[[ Available data, beginning ]]
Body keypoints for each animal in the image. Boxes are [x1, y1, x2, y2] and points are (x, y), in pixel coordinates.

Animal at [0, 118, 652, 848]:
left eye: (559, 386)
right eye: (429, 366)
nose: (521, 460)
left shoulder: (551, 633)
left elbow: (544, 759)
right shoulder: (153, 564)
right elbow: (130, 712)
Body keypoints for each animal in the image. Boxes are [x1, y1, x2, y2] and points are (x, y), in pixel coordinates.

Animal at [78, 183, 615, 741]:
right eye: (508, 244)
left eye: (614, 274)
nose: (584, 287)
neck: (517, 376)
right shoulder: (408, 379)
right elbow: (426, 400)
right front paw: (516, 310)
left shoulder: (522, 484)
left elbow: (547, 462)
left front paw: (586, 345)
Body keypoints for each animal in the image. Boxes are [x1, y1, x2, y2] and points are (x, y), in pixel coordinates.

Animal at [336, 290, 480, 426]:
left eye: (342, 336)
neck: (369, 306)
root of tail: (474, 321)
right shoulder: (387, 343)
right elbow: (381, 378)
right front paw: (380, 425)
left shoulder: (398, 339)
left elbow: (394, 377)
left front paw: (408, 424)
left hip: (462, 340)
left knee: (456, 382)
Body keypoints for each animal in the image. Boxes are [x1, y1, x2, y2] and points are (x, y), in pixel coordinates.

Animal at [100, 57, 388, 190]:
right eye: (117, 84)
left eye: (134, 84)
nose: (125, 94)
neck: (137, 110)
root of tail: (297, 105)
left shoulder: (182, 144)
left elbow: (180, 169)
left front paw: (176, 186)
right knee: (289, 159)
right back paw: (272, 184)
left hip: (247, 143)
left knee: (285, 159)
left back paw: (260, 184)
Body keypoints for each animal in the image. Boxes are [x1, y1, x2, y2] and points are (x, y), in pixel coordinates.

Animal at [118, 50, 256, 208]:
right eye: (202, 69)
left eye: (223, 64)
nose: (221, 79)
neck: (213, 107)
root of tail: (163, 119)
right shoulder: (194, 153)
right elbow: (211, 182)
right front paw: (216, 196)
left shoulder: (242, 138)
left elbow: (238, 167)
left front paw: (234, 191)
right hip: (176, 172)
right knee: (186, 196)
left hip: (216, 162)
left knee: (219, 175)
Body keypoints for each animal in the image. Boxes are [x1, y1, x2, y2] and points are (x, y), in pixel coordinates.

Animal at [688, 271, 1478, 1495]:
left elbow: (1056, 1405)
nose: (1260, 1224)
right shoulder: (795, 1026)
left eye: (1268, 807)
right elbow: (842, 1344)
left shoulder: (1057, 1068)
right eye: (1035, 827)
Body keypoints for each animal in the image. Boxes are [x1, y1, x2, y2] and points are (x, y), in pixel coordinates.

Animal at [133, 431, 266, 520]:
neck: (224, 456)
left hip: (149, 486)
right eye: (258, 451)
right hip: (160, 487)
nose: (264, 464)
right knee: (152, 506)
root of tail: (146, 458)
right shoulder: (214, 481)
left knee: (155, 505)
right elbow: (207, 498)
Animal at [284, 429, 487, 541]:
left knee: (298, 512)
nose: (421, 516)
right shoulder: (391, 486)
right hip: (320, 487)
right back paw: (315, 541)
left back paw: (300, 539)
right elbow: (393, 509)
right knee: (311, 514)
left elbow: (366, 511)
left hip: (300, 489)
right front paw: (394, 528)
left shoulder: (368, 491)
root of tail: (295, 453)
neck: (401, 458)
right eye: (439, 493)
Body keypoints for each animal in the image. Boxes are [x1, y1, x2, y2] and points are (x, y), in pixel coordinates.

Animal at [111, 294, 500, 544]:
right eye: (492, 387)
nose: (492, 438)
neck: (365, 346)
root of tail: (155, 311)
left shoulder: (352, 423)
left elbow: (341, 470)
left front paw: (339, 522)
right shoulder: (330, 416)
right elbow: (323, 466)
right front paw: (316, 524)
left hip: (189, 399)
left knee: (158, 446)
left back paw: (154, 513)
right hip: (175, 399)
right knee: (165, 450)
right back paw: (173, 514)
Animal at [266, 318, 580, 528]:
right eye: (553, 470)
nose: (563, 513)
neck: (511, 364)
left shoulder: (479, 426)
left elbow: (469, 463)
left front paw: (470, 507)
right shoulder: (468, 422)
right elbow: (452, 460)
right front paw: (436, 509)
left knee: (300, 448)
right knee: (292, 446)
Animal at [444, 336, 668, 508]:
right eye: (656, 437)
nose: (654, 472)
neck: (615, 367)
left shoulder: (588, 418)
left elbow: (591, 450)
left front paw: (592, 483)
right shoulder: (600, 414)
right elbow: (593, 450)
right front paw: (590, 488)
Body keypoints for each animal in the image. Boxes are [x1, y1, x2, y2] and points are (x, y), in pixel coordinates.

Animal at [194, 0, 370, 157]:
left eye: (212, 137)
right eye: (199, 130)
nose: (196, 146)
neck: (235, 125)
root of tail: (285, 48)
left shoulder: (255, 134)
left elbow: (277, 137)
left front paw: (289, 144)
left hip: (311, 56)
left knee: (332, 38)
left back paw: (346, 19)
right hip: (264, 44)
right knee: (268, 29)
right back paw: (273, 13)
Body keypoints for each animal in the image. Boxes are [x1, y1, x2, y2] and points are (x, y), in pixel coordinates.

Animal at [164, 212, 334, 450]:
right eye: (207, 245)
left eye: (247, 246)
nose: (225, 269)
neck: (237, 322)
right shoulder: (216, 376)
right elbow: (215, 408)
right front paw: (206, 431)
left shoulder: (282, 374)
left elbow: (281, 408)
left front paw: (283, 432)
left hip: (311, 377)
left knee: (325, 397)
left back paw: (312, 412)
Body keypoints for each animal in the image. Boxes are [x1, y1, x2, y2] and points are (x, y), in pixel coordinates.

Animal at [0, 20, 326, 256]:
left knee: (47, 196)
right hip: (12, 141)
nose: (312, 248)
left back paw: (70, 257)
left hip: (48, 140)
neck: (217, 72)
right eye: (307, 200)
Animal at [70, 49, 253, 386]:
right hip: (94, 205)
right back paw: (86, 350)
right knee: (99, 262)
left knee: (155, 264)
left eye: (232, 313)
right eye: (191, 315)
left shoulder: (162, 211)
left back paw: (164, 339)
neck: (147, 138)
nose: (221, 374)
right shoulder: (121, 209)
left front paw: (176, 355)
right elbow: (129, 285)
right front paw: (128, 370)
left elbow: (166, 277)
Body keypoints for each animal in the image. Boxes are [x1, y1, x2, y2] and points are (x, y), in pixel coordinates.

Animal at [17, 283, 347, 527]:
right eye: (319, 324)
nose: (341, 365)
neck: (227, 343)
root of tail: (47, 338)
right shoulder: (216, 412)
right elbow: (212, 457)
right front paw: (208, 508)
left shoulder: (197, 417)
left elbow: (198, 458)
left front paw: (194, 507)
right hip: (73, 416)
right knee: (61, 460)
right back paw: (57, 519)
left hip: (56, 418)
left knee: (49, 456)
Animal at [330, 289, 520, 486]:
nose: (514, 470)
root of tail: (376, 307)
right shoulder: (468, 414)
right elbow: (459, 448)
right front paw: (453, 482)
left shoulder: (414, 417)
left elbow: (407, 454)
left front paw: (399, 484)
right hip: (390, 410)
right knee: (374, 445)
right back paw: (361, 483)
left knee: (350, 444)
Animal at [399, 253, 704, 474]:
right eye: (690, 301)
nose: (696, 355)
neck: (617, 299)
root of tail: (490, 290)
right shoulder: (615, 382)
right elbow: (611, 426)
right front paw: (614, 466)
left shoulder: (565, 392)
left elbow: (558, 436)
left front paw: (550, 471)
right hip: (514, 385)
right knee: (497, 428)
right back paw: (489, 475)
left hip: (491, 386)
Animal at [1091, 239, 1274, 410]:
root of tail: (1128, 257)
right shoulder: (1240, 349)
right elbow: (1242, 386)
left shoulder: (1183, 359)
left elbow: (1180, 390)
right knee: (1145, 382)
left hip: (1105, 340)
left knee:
[[ Available data, end ]]
Task instructions >> Return every line in the records that includes the string "tail".

Task solution >>
root of tail: (474, 321)
root of tail: (297, 105)
root of tail: (163, 119)
root of tail: (146, 458)
root of tail: (295, 453)
root of tail: (155, 311)
root of tail: (285, 48)
root of tail: (47, 338)
root of tail: (376, 307)
root of tail: (490, 290)
root of tail: (1128, 257)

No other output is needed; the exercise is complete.